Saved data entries
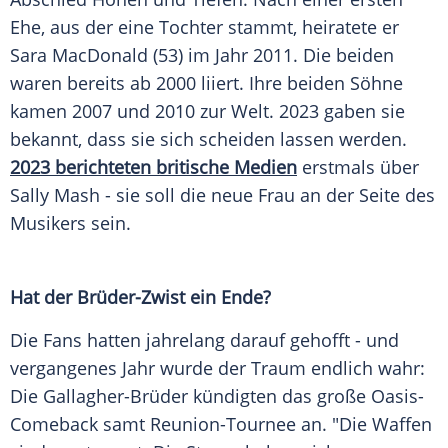
Ehe, aus der eine Tochter stammt, heiratete er
Sara MacDonald (53) im Jahr 2011. Die beiden
waren bereits ab 2000 liiert. Ihre beiden Söhne
kamen 2007 und 2010 zur
Welt
. 2023 gaben sie
bekannt, dass sie sich scheiden lassen werden.
2023 berichteten britische Medien
erstmals über
Sally Mash - sie soll die neue Frau an der Seite des
Musikers sein.
Hat der Brüder-Zwist ein Ende?
Die
Fans
hatten jahrelang darauf gehofft - und
vergangenes Jahr wurde der Traum endlich wahr:
Die Gallagher-Brüder kündigten das große Oasis-
Comeback samt Reunion-Tournee an. "Die Waffen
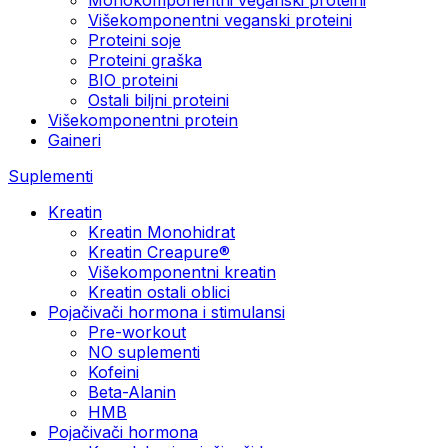
Višekomponentni veganski proteini
Proteini soje
Proteini graška
BIO proteini
Ostali biljni proteini
Višekomponentni protein
Gaineri
Suplementi
Kreatin
Kreatin Monohidrat
Kreatin Creapure®
Višekomponentni kreatin
Kreatin ostali oblici
Pojačivači hormona i stimulansi
Pre-workout
NO suplementi
Kofeini
Beta-Alanin
HMB
Pojačivači hormona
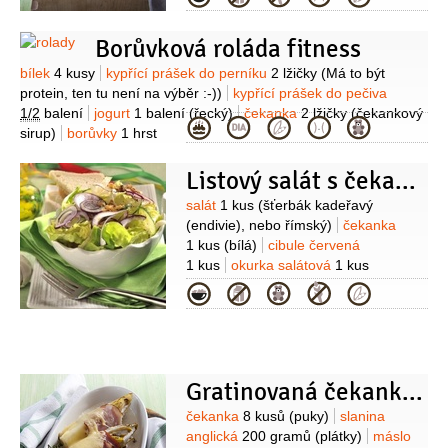
Borůvková roláda fitness
Suroviny
bílek
4 kusy
kypřící prášek do perníku
2 lžičky
(Má to být
protein, ten tu není na výběr :-))
kypřící prášek do pečiva
1/2
balení
jogurt
1 balení
(řecký)
čekanka
2 lžičky
(čekankový
Kategorie
sirup)
borůvky
1 hrst
Listový salát s čekankou a červenou cibulí
Suroviny
salát
1 kus
(šťerbák kadeřavý
(endivie), nebo římský)
čekanka
1 kus
(bílá)
cibule červená
1 kus
okurka salátová
1 kus
(malá)
ořechy vlašské
Kategorie
50 gramů
česnek
1 stroužek
olej
3 lžíce
ocet vinný
1 lžíce
pepř černý
(mletý)
Gratinovaná čekanka ve slanině
Suroviny
čekanka
8 kusů
(puky)
slanina
anglická
200 gramů
(plátky)
máslo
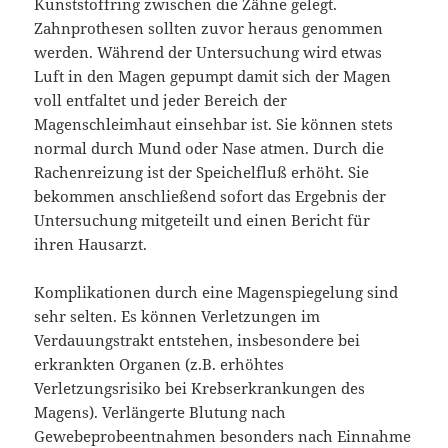
Kunststoffring zwischen die Zähne gelegt.
Zahnprothesen sollten zuvor heraus genommen
werden. Während der Untersuchung wird etwas
Luft in den Magen gepumpt damit sich der Magen
voll entfaltet und jeder Bereich der
Magenschleimhaut einsehbar ist. Sie können stets
normal durch Mund oder Nase atmen. Durch die
Rachenreizung ist der Speichelfluß erhöht. Sie
bekommen anschließend sofort das Ergebnis der
Untersuchung mitgeteilt und einen Bericht für
ihren Hausarzt.
Komplikationen durch eine Magenspiegelung sind
sehr selten. Es können Verletzungen im
Verdauungstrakt entstehen, insbesondere bei
erkrankten Organen (z.B. erhöhtes
Verletzungsrisiko bei Krebserkrankungen des
Magens). Verlängerte Blutung nach
Gewebeprobeentnahmen besonders nach Einnahme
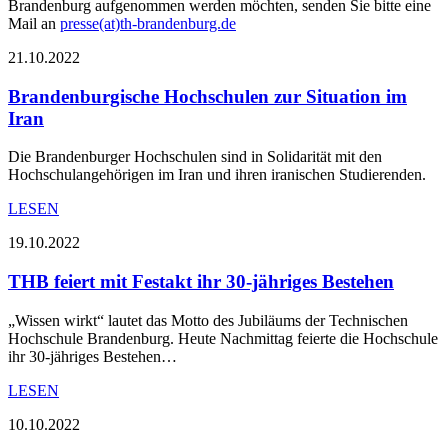
Brandenburg aufgenommen werden möchten, senden Sie bitte eine
Mail an
presse(at)th-brandenburg.de
21.10.2022
Brandenburgische Hochschulen zur Situation im
Iran
Die Brandenburger Hochschulen sind in Solidarität mit den
Hochschulangehörigen im Iran und ihren iranischen Studierenden.
LESEN
19.10.2022
THB feiert mit Festakt ihr 30-jähriges Bestehen
„Wissen wirkt“ lautet das Motto des Jubiläums der Technischen
Hochschule Brandenburg. Heute Nachmittag feierte die Hochschule
ihr 30-jähriges Bestehen…
LESEN
10.10.2022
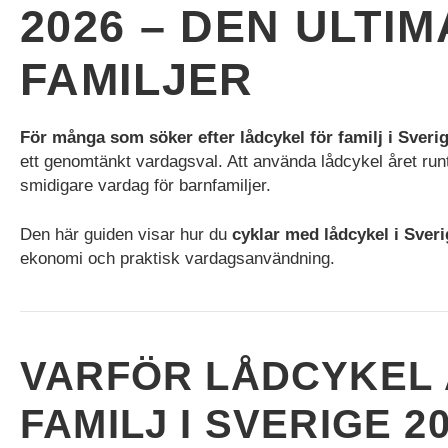
2026 – DEN ULTI
FAMILJER
För många som söker efter lådcykel för familj i Sveri
ett genomtänkt vardagsval. Att använda lådcykel året run
smidigare vardag för barnfamiljer.
Den här guiden visar hur du
cyklar med lådcykel i Sverig
ekonomi och praktisk vardagsanvändning.
Nödvändiga
VARFÖR LÅDCYKEL 
Nödvändiga
cookies är
avgörande för
FAMILJ I SVERIGE 2
webbplatsens
grundläggande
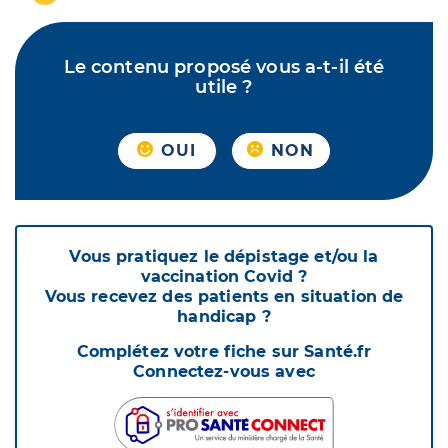
Le contenu proposé vous a-t-il été
utile ?
OUI
NON
Vous pratiquez le dépistage et/ou la
vaccination Covid ?
Vous recevez des patients en situation de
handicap ?
Complétez votre fiche sur Santé.fr
Connectez-vous avec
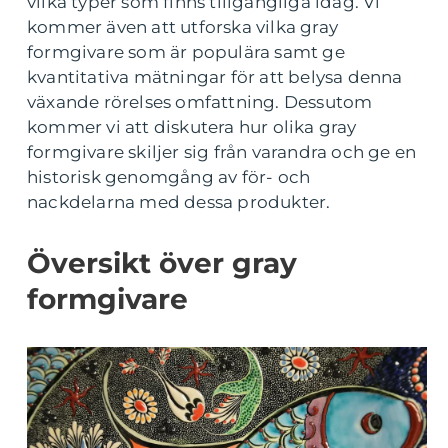
vilka typer som finns tillgängliga idag. Vi
kommer även att utforska vilka gray
formgivare som är populära samt ge
kvantitativa mätningar för att belysa denna
växande rörelses omfattning. Dessutom
kommer vi att diskutera hur olika gray
formgivare skiljer sig från varandra och ge en
historisk genomgång av för- och
nackdelarna med dessa produkter.
Översikt över gray
formgivare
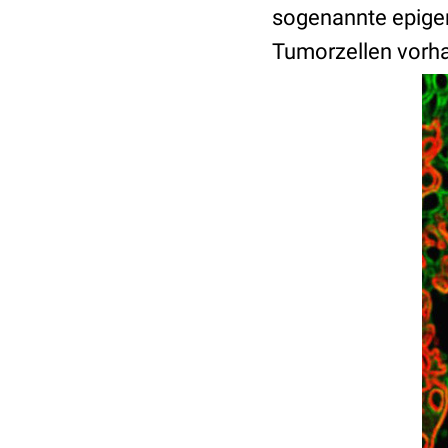
sogenannte epige
Tumorzellen vorha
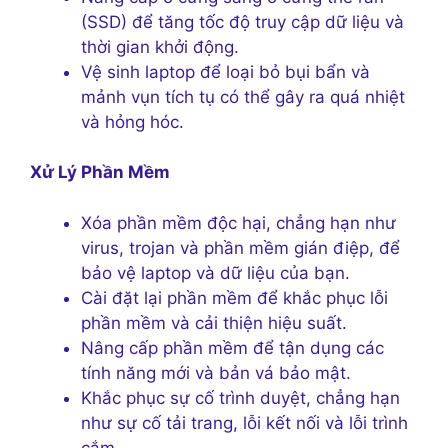
(SSD) để tăng tốc độ truy cập dữ liệu và
thời gian khởi động.
Vệ sinh laptop để loại bỏ bụi bẩn và
mảnh vụn tích tụ có thể gây ra quá nhiệt
và hỏng hóc.
Xử Lý Phần Mềm
Xóa phần mềm độc hại, chẳng hạn như
virus, trojan và phần mềm gián điệp, để
bảo vệ laptop và dữ liệu của bạn.
Cài đặt lại phần mềm để khắc phục lỗi
phần mềm và cải thiện hiệu suất.
Nâng cấp phần mềm để tận dụng các
tính năng mới và bản vá bảo mật.
Khắc phục sự cố trình duyệt, chẳng hạn
như sự cố tải trang, lỗi kết nối và lỗi trình
cắm.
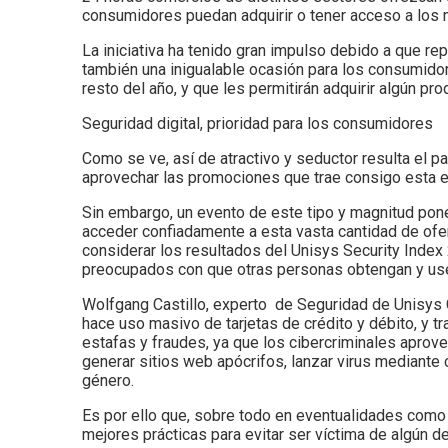
consumidores puedan adquirir o tener acceso a los 
La iniciativa ha tenido gran impulso debido a que r
también una inigualable ocasión para los consumidor
resto del año, y que les permitirán adquirir algún pr
Seguridad digital, prioridad para los consumidores
Como se ve, así de atractivo y seductor resulta el 
aprovechar las promociones que trae consigo esta e
Sin embargo, un evento de este tipo y magnitud pone
acceder confiadamente a esta vasta cantidad de ofe
considerar los resultados del Unisys Security Ind
preocupados con que otras personas obtengan y usen 
Wolfgang Castillo, experto de Seguridad de Unisys
hace uso masivo de tarjetas de crédito y débito, y 
estafas y fraudes, ya que los cibercriminales aprove
generar sitios web apócrifos, lanzar virus mediante c
género.
Es por ello que, sobre todo en eventualidades como
mejores prácticas para evitar ser víctima de algún d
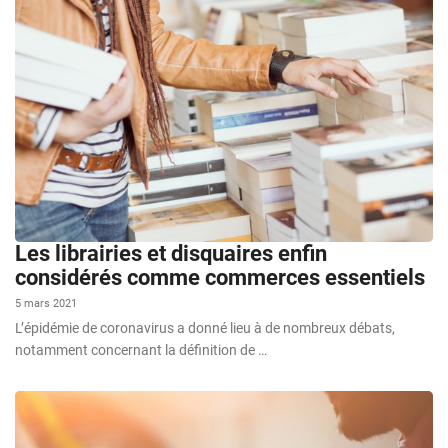
Les librairies et disquaires enfin
considérés comme commerces essentiels
5 mars 2021
L’épidémie de coronavirus a donné lieu à de nombreux débats,
notamment concernant la définition de …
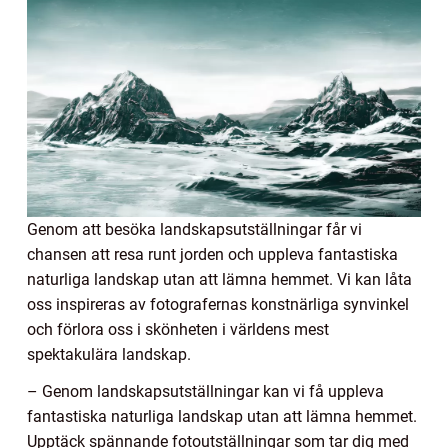
Genom att besöka landskapsutställningar får vi
chansen att resa runt jorden och uppleva fantastiska
naturliga landskap utan att lämna hemmet. Vi kan låta
oss inspireras av fotografernas konstnärliga synvinkel
och förlora oss i skönheten i världens mest
spektakulära landskap.
– Genom landskapsutställningar kan vi få uppleva
fantastiska naturliga landskap utan att lämna hemmet.
Upptäck spännande fotoutställningar som tar dig med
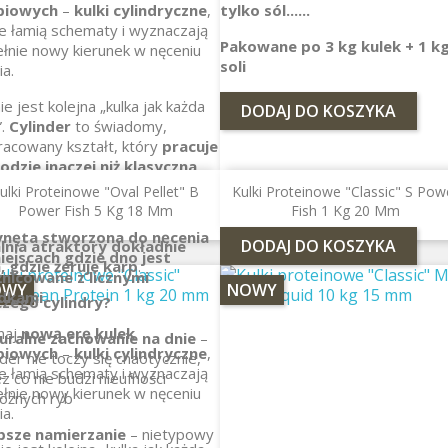
piowych
–
kulki cylindryczne
,
tylko sól......
e łamią schematy i wyznaczają
Pakowane po 3 kg kulek + 1 k
łnie nowy kierunek w nęceniu
soli
ia.
ie jest kolejna „kulka jak każda
DODAJ DO KOSZYKA
”.
Cylinder
to świadomy,
acowany kształt, który
pracuje
odzie inaczej niż klasyczna
a
. Dzięki większej powierzchni
ulki Proteinowe "Oval Pellet" B
Kulki Proteinowe "Classic" S Pow
u z dnem wolniej się przetacza,
Power Fish 5 Kg 18 Mm
Fish 1 Kg 20 Mm
ilniej leży w łowisku i
dłużej
ynęta stworzona do nęcenia
DODAJ DO KOSZYKA
lnia atraktory dokładnie
iejscach gdzie dno jest
, gdzie żeruje karp
.
żnicowane z licznymi
OWY
NOWY
dkami.
czego cylindry?
naj
nową erę kulek
uralne zachowanie na dnie
–
piowych
–
kulki cylindryczne
,
nder nie toczy się chaotycznie,
e łamią schematy i wyznaczają
z co nie budzi nieufności
łnie nowy kierunek w nęceniu
ożnych ryb
ia.
bsze namierzanie
– nietypowy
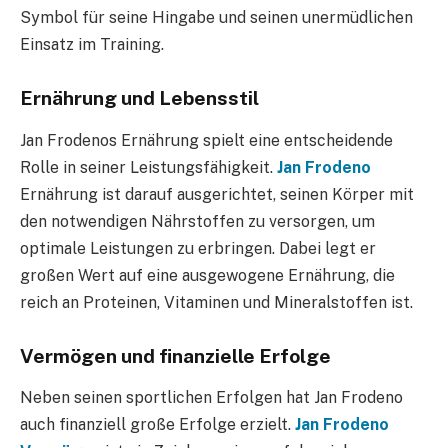
Symbol für seine Hingabe und seinen unermüdlichen
Einsatz im Training.
Ernährung und Lebensstil
Jan Frodenos Ernährung spielt eine entscheidende
Rolle in seiner Leistungsfähigkeit.
Jan Frodeno
Ernährung ist darauf ausgerichtet, seinen Körper mit
den notwendigen Nährstoffen zu versorgen, um
optimale Leistungen zu erbringen. Dabei legt er
großen Wert auf eine ausgewogene Ernährung, die
reich an Proteinen, Vitaminen und Mineralstoffen ist.
Vermögen und finanzielle Erfolge
Neben seinen sportlichen Erfolgen hat Jan Frodeno
auch finanziell große Erfolge erzielt.
Jan Frodeno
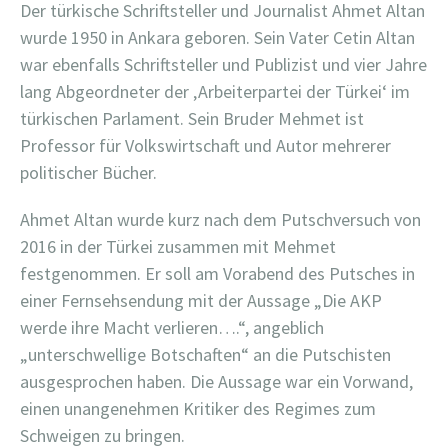
Der türkische Schriftsteller und Journalist Ahmet Altan
wurde 1950 in Ankara geboren. Sein Vater Cetin Altan
war ebenfalls Schriftsteller und Publizist und vier Jahre
lang Abgeordneter der ‚Arbeiterpartei der Türkei‘ im
türkischen Parlament. Sein Bruder Mehmet ist
Professor für Volkswirtschaft und Autor mehrerer
politischer Bücher.
Ahmet Altan wurde kurz nach dem Putschversuch von
2016 in der Türkei zusammen mit Mehmet
festgenommen. Er soll am Vorabend des Putsches in
einer Fernsehsendung mit der Aussage „Die AKP
werde ihre Macht verlieren….“, angeblich
„unterschwellige Botschaften“ an die Putschisten
ausgesprochen haben. Die Aussage war ein Vorwand,
einen unangenehmen Kritiker des Regimes zum
Schweigen zu bringen.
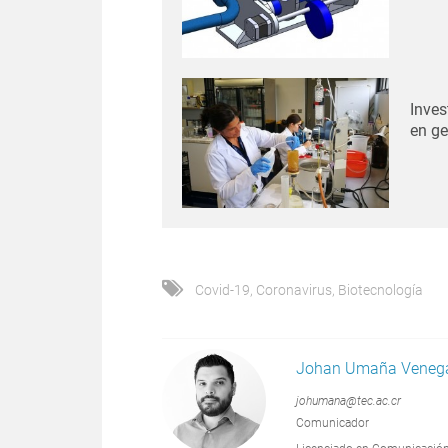
Inves
en ge
Covid-19
,
Coronavirus
,
Biotecnología
Johan Umaña Veneg
johumana@tec.ac.cr
Comunicador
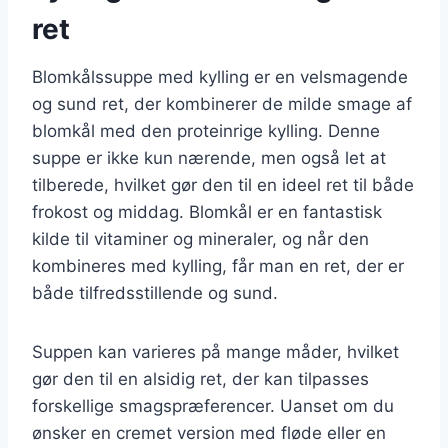
ret
Blomkålssuppe med kylling er en velsmagende
og sund ret, der kombinerer de milde smage af
blomkål med den proteinrige kylling. Denne
suppe er ikke kun nærende, men også let at
tilberede, hvilket gør den til en ideel ret til både
frokost og middag. Blomkål er en fantastisk
kilde til vitaminer og mineraler, og når den
kombineres med kylling, får man en ret, der er
både tilfredsstillende og sund.
Suppen kan varieres på mange måder, hvilket
gør den til en alsidig ret, der kan tilpasses
forskellige smagspræferencer. Uanset om du
ønsker en cremet version med fløde eller en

Task prompt
If a line in the data holds the string "seinen", copy that line.

Problem solution
Symbol für seine Hingabe und seinen unermüdlichen
Ernährung ist darauf ausgerichtet, seinen Körper mit
Neben seinen sportlichen Erfolgen hat Jan Frodeno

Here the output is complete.